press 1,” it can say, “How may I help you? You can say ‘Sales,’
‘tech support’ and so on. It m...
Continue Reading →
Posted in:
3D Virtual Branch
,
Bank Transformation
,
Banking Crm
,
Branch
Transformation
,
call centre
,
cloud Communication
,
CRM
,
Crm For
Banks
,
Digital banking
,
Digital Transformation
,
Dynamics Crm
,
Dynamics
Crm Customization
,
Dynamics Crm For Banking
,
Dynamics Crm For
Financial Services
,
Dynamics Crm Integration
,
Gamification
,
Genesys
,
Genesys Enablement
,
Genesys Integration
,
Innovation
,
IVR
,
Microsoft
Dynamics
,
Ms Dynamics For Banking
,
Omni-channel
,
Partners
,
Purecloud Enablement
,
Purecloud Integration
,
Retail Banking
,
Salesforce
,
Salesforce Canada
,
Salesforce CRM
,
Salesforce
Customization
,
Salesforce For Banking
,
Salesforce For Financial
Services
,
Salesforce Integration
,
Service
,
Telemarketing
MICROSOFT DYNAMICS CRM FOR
----
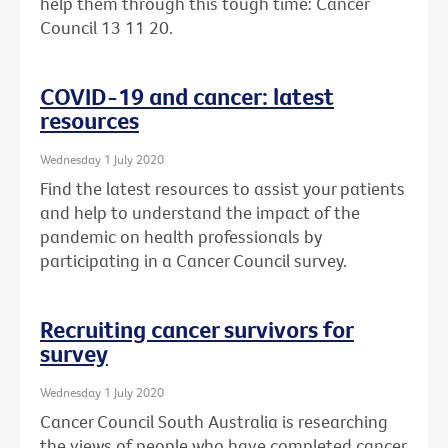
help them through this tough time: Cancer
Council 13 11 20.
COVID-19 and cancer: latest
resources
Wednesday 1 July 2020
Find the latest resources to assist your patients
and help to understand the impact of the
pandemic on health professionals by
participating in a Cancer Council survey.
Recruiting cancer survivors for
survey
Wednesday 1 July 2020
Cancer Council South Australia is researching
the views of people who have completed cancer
----
What is being asked » Return the span of lines in the data above that opens at the line with "call centre" and closes at the line with "MICROSOFT DYNAMICS CRM FOR", exactly, ends included, nothing else.

Answer to the problem »
call centre
,
cloud Communication
,
CRM
,
Crm For
Banks
,
Digital banking
,
Digital Transformation
,
Dynamics Crm
,
Dynamics
Crm Customization
,
Dynamics Crm For Banking
,
Dynamics Crm For
Financial Services
,
Dynamics Crm Integration
,
Gamification
,
Genesys
,
Genesys Enablement
,
Genesys Integration
,
Innovation
,
IVR
,
Microsoft
Dynamics
,
Ms Dynamics For Banking
,
Omni-channel
,
Partners
,
Purecloud Enablement
,
Purecloud Integration
,
Retail Banking
,
Salesforce
,
Salesforce Canada
,
Salesforce CRM
,
Salesforce
Customization
,
Salesforce For Banking
,
Salesforce For Financial
Services
,
Salesforce Integration
,
Service
,
Telemarketing
MICROSOFT DYNAMICS CRM FOR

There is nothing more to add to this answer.